### What needs to be done
No pictures go into the output, which should consist only of the lines from the first line of the data through the line with "(rectangle (start -1.27 5.207)", copied exactly.
****************
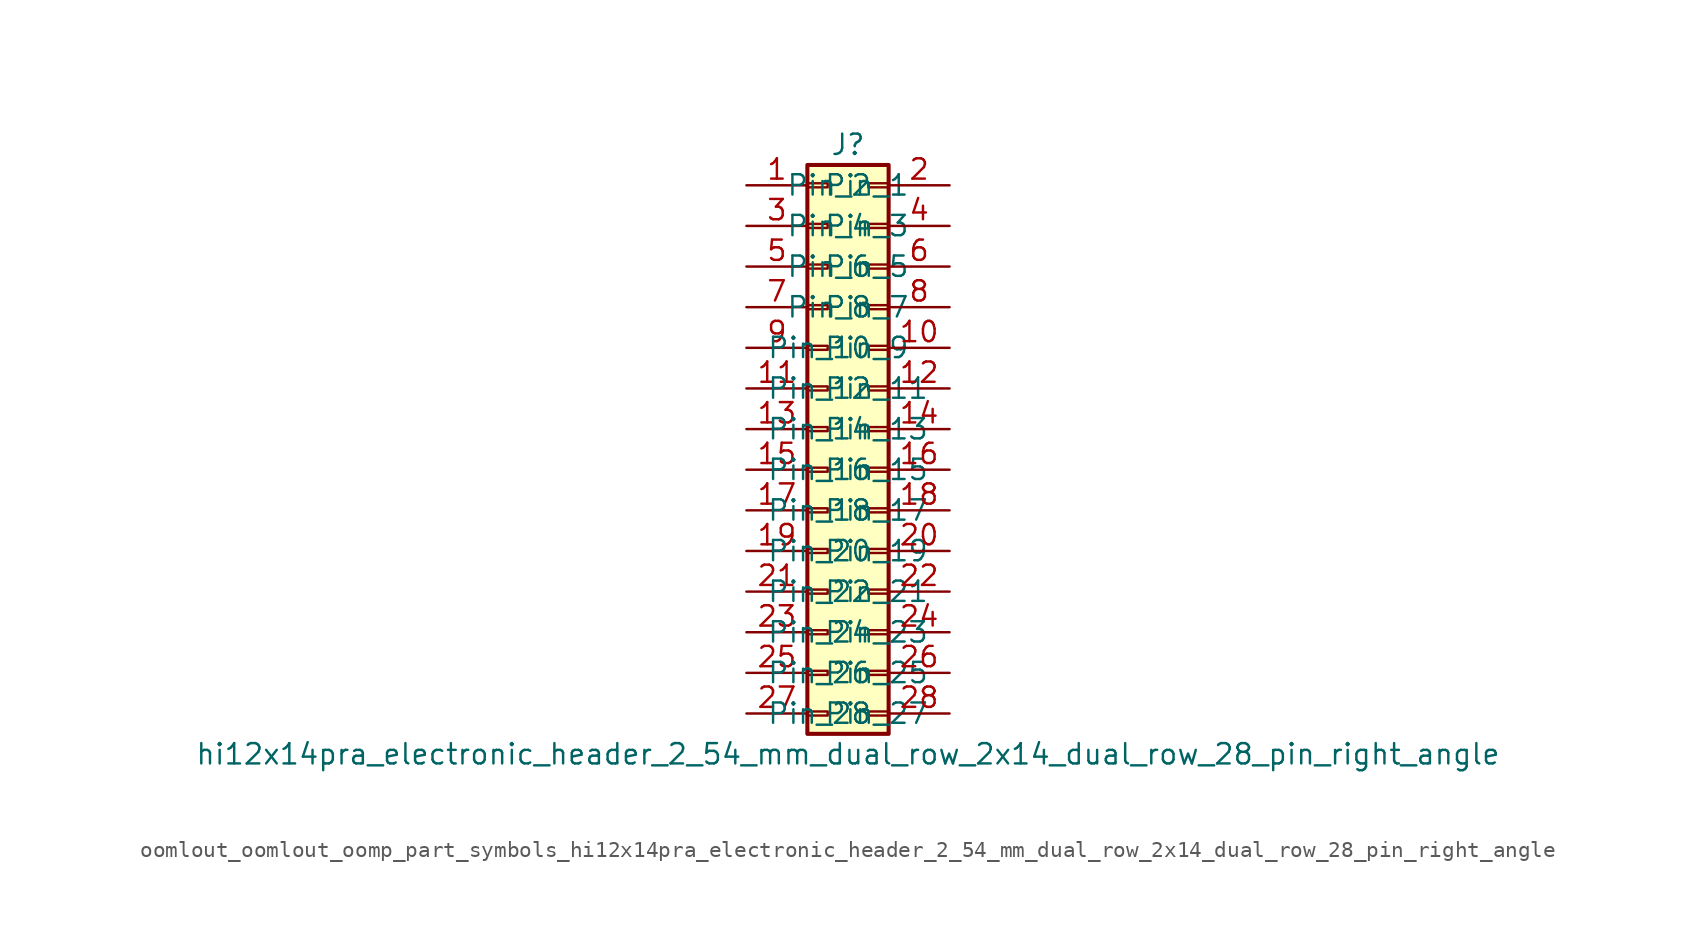
<source format=kicad_sym>
(kicad_symbol_lib
  (version 20220914)
  (generator kicad_symbol_editor)
  (symbol "oomlout_oomlout_oomp_part_symbols_hi12x14pra_electronic_header_2_54_mm_dual_row_2x14_dual_row_28_pin_right_angle"
    (pin_names
      (offset 1.016))
    (property "Reference" "J"
      (at 1.27 17.78 0)
      (effects (font (size 1.27 1.27))))
    (property "Value" "hi12x14pra_electronic_header_2_54_mm_dual_row_2x14_dual_row_28_pin_right_angle"
      (at 1.27 -20.32 0)
      (effects (font (size 1.27 1.27))))
    (symbol "oomlout_oomlout_oomp_part_symbols_hi12x14pra_electronic_header_2_54_mm_dual_row_2x14_dual_row_28_pin_right_angle_1_1"
      (rectangle (start -1.27 -17.653) (end 0 -17.907) (stroke (width 0.152) (type default)) (fill (type none)))
      (rectangle (start -1.27 -15.113) (end 0 -15.367) (stroke (width 0.152) (type default)) (fill (type none)))
      (rectangle (start -1.27 -12.573) (end 0 -12.827) (stroke (width 0.152) (type default)) (fill (type none)))
      (rectangle (start -1.27 -10.033) (end 0 -10.287) (stroke (width 0.152) (type default)) (fill (type none)))
      (rectangle (start -1.27 -7.493) (end 0 -7.747) (stroke (width 0.152) (type default)) (fill (type none)))
      (rectangle (start -1.27 -4.953) (end 0 -5.207) (stroke (width 0.152) (type default)) (fill (type none)))
      (rectangle (start -1.27 -2.413) (end 0 -2.667) (stroke (width 0.152) (type default)) (fill (type none)))
      (rectangle (start -1.27 0.127) (end 0 -0.127) (stroke (width 0.152) (type default)) (fill (type none)))
      (rectangle (start -1.27 2.667) (end 0 2.413) (stroke (width 0.152) (type default)) (fill (type none)))
      (rectangle (start -1.27 5.207) (end 0 4.953) (stroke (width 0.152) (type default)) (fill (type none)))
      (rectangle (start -1.27 7.747) (end 0 7.493) (stroke (width 0.152) (type default)) (fill (type none)))
      (rectangle (start -1.27 10.287) (end 0 10.033) (stroke (width 0.152) (type default)) (fill (type none)))
      (rectangle (start -1.27 12.827) (end 0 12.573) (stroke (width 0.152) (type default)) (fill (type none)))
      (rectangle (start -1.27 15.367) (end 0 15.113) (stroke (width 0.152) (type default)) (fill (type none)))
      (rectangle (start -1.27 16.51) (end 3.81 -19.05) (stroke (width 0.254) (type default)) (fill (type background)))
      (rectangle (start 3.81 -17.653) (end 2.54 -17.907) (stroke (width 0.152) (type default)) (fill (type none)))
      (rectangle (start 3.81 -15.113) (end 2.54 -15.367) (stroke (width 0.152) (type default)) (fill (type none)))
      (rectangle (start 3.81 -12.573) (end 2.54 -12.827) (stroke (width 0.152) (type default)) (fill (type none)))
      (rectangle (start 3.81 -10.033) (end 2.54 -10.287) (stroke (width 0.152) (type default)) (fill (type none)))
      (rectangle (start 3.81 -7.493) (end 2.54 -7.747) (stroke (width 0.152) (type default)) (fill (type none)))
      (rectangle (start 3.81 -4.953) (end 2.54 -5.207) (stroke (width 0.152) (type default)) (fill (type none)))
      (rectangle (start 3.81 -2.413) (end 2.54 -2.667) (stroke (width 0.152) (type default)) (fill (type none)))
      (rectangle (start 3.81 0.127) (end 2.54 -0.127) (stroke (width 0.152) (type default)) (fill (type none)))
      (rectangle (start 3.81 2.667) (end 2.54 2.413) (stroke (width 0.152) (type default)) (fill (type none)))
      (rectangle (start 3.81 5.207) (end 2.54 4.953) (stroke (width 0.152) (type default)) (fill (type none)))
      (rectangle (start 3.81 7.747) (end 2.54 7.493) (stroke (width 0.152) (type default)) (fill (type none)))
      (rectangle (start 3.81 10.287) (end 2.54 10.033) (stroke (width 0.152) (type default)) (fill (type none)))
      (rectangle (start 3.81 12.827) (end 2.54 12.573) (stroke (width 0.152) (type default)) (fill (type none)))
      (rectangle (start 3.81 15.367) (end 2.54 15.113) (stroke (width 0.152) (type default)) (fill (type none)))
      (pin passive line (at -5.08 15.24 0) (length 3.81) (name "Pin_1" (effects (font (size 1.27 1.27)))) (number "1" (effects (font (size 1.27 1.27)))))
      (pin passive line (at 7.62 5.08 180) (length 3.81) (name "Pin_10" (effects (font (size 1.27 1.27)))) (number "10" (effects (font (size 1.27 1.27)))))
      (pin passive line (at -5.08 2.54 0) (length 3.81) (name "Pin_11" (effects (font (size 1.27 1.27)))) (number "11" (effects (font (size 1.27 1.27)))))
      (pin passive line (at 7.62 2.54 180) (length 3.81) (name "Pin_12" (effects (font (size 1.27 1.27)))) (number "12" (effects (font (size 1.27 1.27)))))
      (pin passive line (at -5.08 0 0) (length 3.81) (name "Pin_13" (effects (font (size 1.27 1.27)))) (number "13" (effects (font (size 1.27 1.27)))))
      (pin passive line (at 7.62 0 180) (length 3.81) (name "Pin_14" (effects (font (size 1.27 1.27)))) (number "14" (effects (font (size 1.27 1.27)))))
      (pin passive line (at -5.08 -2.54 0) (length 3.81) (name "Pin_15" (effects (font (size 1.27 1.27)))) (number "15" (effects (font (size 1.27 1.27)))))
      (pin passive line (at 7.62 -2.54 180) (length 3.81) (name "Pin_16" (effects (font (size 1.27 1.27)))) (number "16" (effects (font (size 1.27 1.27)))))
      (pin passive line (at -5.08 -5.08 0) (length 3.81) (name "Pin_17" (effects (font (size 1.27 1.27)))) (number "17" (effects (font (size 1.27 1.27)))))
      (pin passive line (at 7.62 -5.08 180) (length 3.81) (name "Pin_18" (effects (font (size 1.27 1.27)))) (number "18" (effects (font (size 1.27 1.27)))))
      (pin passive line (at -5.08 -7.62 0) (length 3.81) (name "Pin_19" (effects (font (size 1.27 1.27)))) (number "19" (effects (font (size 1.27 1.27)))))
      (pin passive line (at 7.62 15.24 180) (length 3.81) (name "Pin_2" (effects (font (size 1.27 1.27)))) (number "2" (effects (font (size 1.27 1.27)))))
      (pin passive line (at 7.62 -7.62 180) (length 3.81) (name "Pin_20" (effects (font (size 1.27 1.27)))) (number "20" (effects (font (size 1.27 1.27)))))
      (pin passive line (at -5.08 -10.16 0) (length 3.81) (name "Pin_21" (effects (font (size 1.27 1.27)))) (number "21" (effects (font (size 1.27 1.27)))))
      (pin passive line (at 7.62 -10.16 180) (length 3.81) (name "Pin_22" (effects (font (size 1.27 1.27)))) (number "22" (effects (font (size 1.27 1.27)))))
      (pin passive line (at -5.08 -12.7 0) (length 3.81) (name "Pin_23" (effects (font (size 1.27 1.27)))) (number "23" (effects (font (size 1.27 1.27)))))
      (pin passive line (at 7.62 -12.7 180) (length 3.81) (name "Pin_24" (effects (font (size 1.27 1.27)))) (number "24" (effects (font (size 1.27 1.27)))))
      (pin passive line (at -5.08 -15.24 0) (length 3.81) (name "Pin_25" (effects (font (size 1.27 1.27)))) (number "25" (effects (font (size 1.27 1.27)))))
      (pin passive line (at 7.62 -15.24 180) (length 3.81) (name "Pin_26" (effects (font (size 1.27 1.27)))) (number "26" (effects (font (size 1.27 1.27)))))
      (pin passive line (at -5.08 -17.78 0) (length 3.81) (name "Pin_27" (effects (font (size 1.27 1.27)))) (number "27" (effects (font (size 1.27 1.27)))))
      (pin passive line (at 7.62 -17.78 180) (length 3.81) (name "Pin_28" (effects (font (size 1.27 1.27)))) (number "28" (effects (font (size 1.27 1.27)))))
      (pin passive line (at -5.08 12.7 0) (length 3.81) (name "Pin_3" (effects (font (size 1.27 1.27)))) (number "3" (effects (font (size 1.27 1.27)))))
      (pin passive line (at 7.62 12.7 180) (length 3.81) (name "Pin_4" (effects (font (size 1.27 1.27)))) (number "4" (effects (font (size 1.27 1.27)))))
      (pin passive line (at -5.08 10.16 0) (length 3.81) (name "Pin_5" (effects (font (size 1.27 1.27)))) (number "5" (effects (font (size 1.27 1.27)))))
      (pin passive line (at 7.62 10.16 180) (length 3.81) (name "Pin_6" (effects (font (size 1.27 1.27)))) (number "6" (effects (font (size 1.27 1.27)))))
      (pin passive line (at -5.08 7.62 0) (length 3.81) (name "Pin_7" (effects (font (size 1.27 1.27)))) (number "7" (effects (font (size 1.27 1.27)))))
      (pin passive line (at 7.62 7.62 180) (length 3.81) (name "Pin_8" (effects (font (size 1.27 1.27)))) (number "8" (effects (font (size 1.27 1.27)))))
      (pin passive line (at -5.08 5.08 0) (length 3.81) (name "Pin_9" (effects (font (size 1.27 1.27)))) (number "9" (effects (font (size 1.27 1.27))))))))
</source>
****************
### Written response
<source format=kicad_sym>
(kicad_symbol_lib
  (version 20220914)
  (generator kicad_symbol_editor)
  (symbol "oomlout_oomlout_oomp_part_symbols_hi12x14pra_electronic_header_2_54_mm_dual_row_2x14_dual_row_28_pin_right_angle"
    (pin_names
      (offset 1.016))
    (property "Reference" "J"
      (at 1.27 17.78 0)
      (effects (font (size 1.27 1.27))))
    (property "Value" "hi12x14pra_electronic_header_2_54_mm_dual_row_2x14_dual_row_28_pin_right_angle"
      (at 1.27 -20.32 0)
      (effects (font (size 1.27 1.27))))
    (symbol "oomlout_oomlout_oomp_part_symbols_hi12x14pra_electronic_header_2_54_mm_dual_row_2x14_dual_row_28_pin_right_angle_1_1"
      (rectangle (start -1.27 -17.653) (end 0 -17.907) (stroke (width 0.152) (type default)) (fill (type none)))
      (rectangle (start -1.27 -15.113) (end 0 -15.367) (stroke (width 0.152) (type default)) (fill (type none)))
      (rectangle (start -1.27 -12.573) (end 0 -12.827) (stroke (width 0.152) (type default)) (fill (type none)))
      (rectangle (start -1.27 -10.033) (end 0 -10.287) (stroke (width 0.152) (type default)) (fill (type none)))
      (rectangle (start -1.27 -7.493) (end 0 -7.747) (stroke (width 0.152) (type default)) (fill (type none)))
      (rectangle (start -1.27 -4.953) (end 0 -5.207) (stroke (width 0.152) (type default)) (fill (type none)))
      (rectangle (start -1.27 -2.413) (end 0 -2.667) (stroke (width 0.152) (type default)) (fill (type none)))
      (rectangle (start -1.27 0.127) (end 0 -0.127) (stroke (width 0.152) (type default)) (fill (type none)))
      (rectangle (start -1.27 2.667) (end 0 2.413) (stroke (width 0.152) (type default)) (fill (type none)))
      (rectangle (start -1.27 5.207) (end 0 4.953) (stroke (width 0.152) (type default)) (fill (type none)))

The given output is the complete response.